Using high irony, low sarcasm and the telling phrase Nicolson sought to ensure the public were fully aware of the threat of Nazism during the Phoney War between the fall of Poland in October 1939 and the German invasions of Denmark and Norway in April 1940.

==Book outline==
By initially introducing the story of murderer George Joseph Smith, Nicolson quickly compares the methods and strategies adopted by Hitler to force Britain and France to accede to his demands for territory, including the Rhineland, Austria, Czechoslovakia and later Poland.

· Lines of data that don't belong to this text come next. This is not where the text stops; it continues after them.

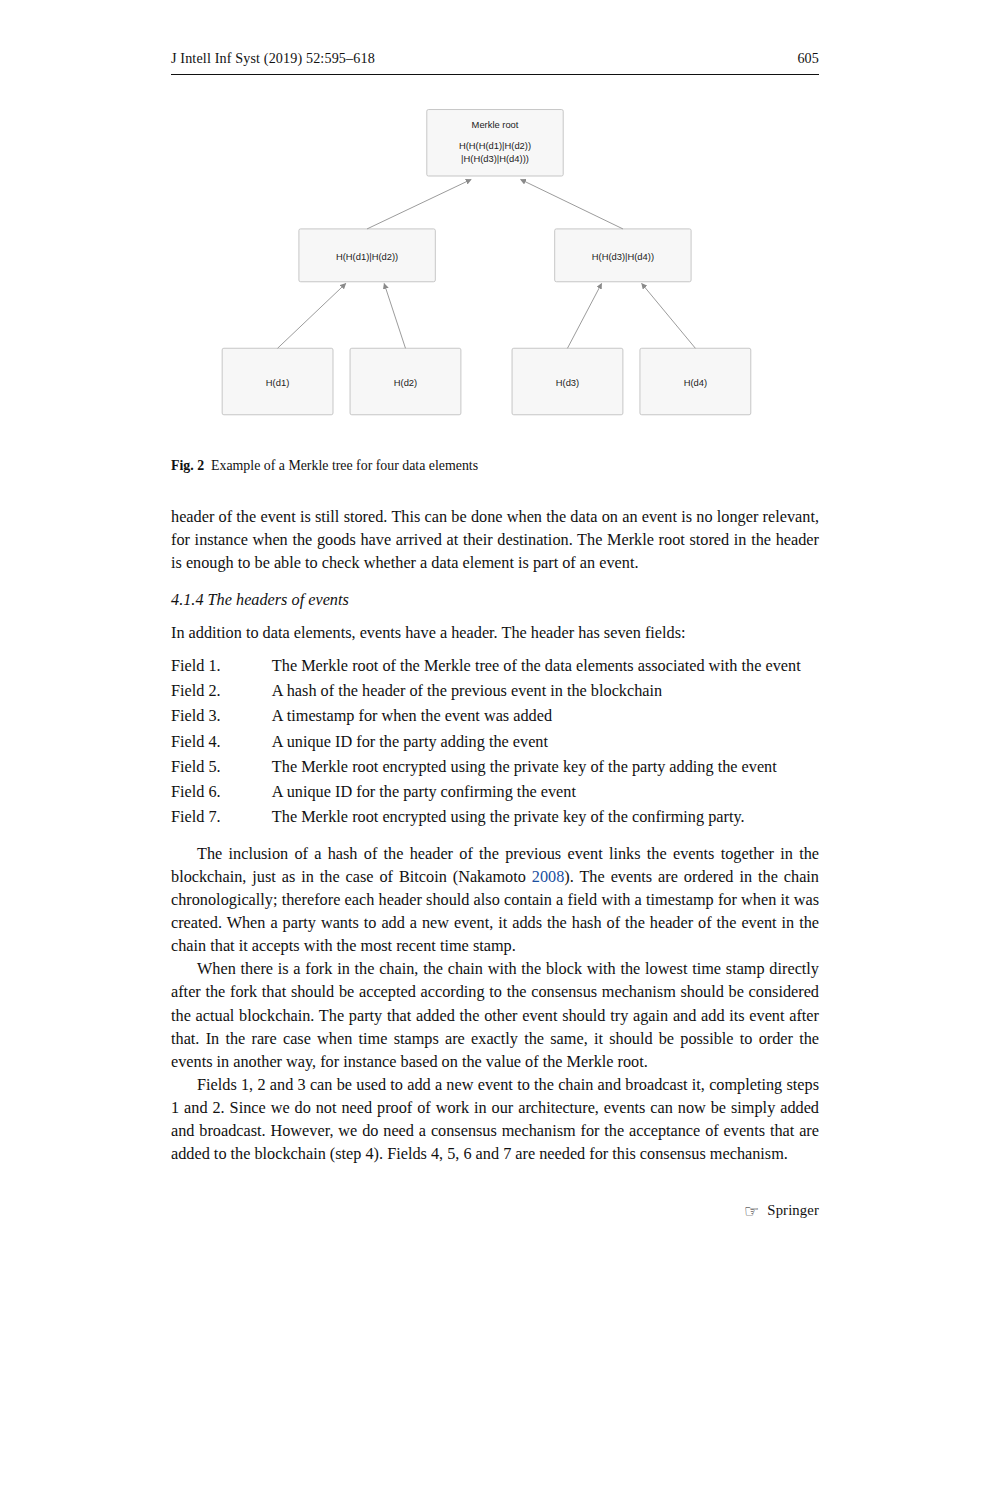J Intell Inf Syst (2019) 52:595–618
605
Merkle root H(H(H(d1)|H(d2)) |H(H(d3)|H(d4))) H(H(d1)|H(d2)) H(H(d3)|H(d4)) H(d1) H(d2) H(d3) H(d4)
Fig. 2 Example of a Merkle tree for four data elements
header of the event is still stored. This can be done when the data on an event is no longer relevant, for instance when the goods have arrived at their destination. The Merkle root stored in the header is enough to be able to check whether a data element is part of an event.
4.1.4 The headers of events
In addition to data elements, events have a header. The header has seven fields:
Field 1.
The Merkle root of the Merkle tree of the data elements associated with the event
Field 2.
A hash of the header of the previous event in the blockchain
Field 3.
A timestamp for when the event was added
Field 4.
A unique ID for the party adding the event
Field 5.
The Merkle root encrypted using the private key of the party adding the event
Field 6.
A unique ID for the party confirming the event
Field 7.
The Merkle root encrypted using the private key of the confirming party.
The inclusion of a hash of the header of the previous event links the events together in the blockchain, just as in the case of Bitcoin (Nakamoto 2008). The events are ordered in the chain chronologically; therefore each header should also contain a field with a timestamp for when it was created. When a party wants to add a new event, it adds the hash of the header of the event in the chain that it accepts with the most recent time stamp.
When there is a fork in the chain, the chain with the block with the lowest time stamp directly after the fork that should be accepted according to the consensus mechanism should be considered the actual blockchain. The party that added the other event should try again and add its event after that. In the rare case when time stamps are exactly the same, it should be possible to order the events in another way, for instance based on the value of the Merkle root.
Fields 1, 2 and 3 can be used to add a new event to the chain and broadcast it, completing steps 1 and 2. Since we do not need proof of work in our architecture, events can now be simply added and broadcast. However, we do need a consensus mechanism for the acceptance of events that are added to the blockchain (step 4). Fields 4, 5, 6 and 7 are needed for this consensus mechanism.
☞ Springer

Nicolson provides details on Hitler's early life and also critically reviews Mein Kampf. Separate chapters deal with each of the territorial claims being made by Nazi Germany – starting with the seizure of the Rhineland in March 1936, through the forced Anschluss for Austria in March 1938, the foreign policy issues surrounding the Munich Agreement between March and September 1938, the seizure of Czechoslovakia in March 1939 and then the invasion of Poland on 1 September 1939.

The book concludes with a review of the main causes for the outbreak of the war and suggestions as to its aims and purposes.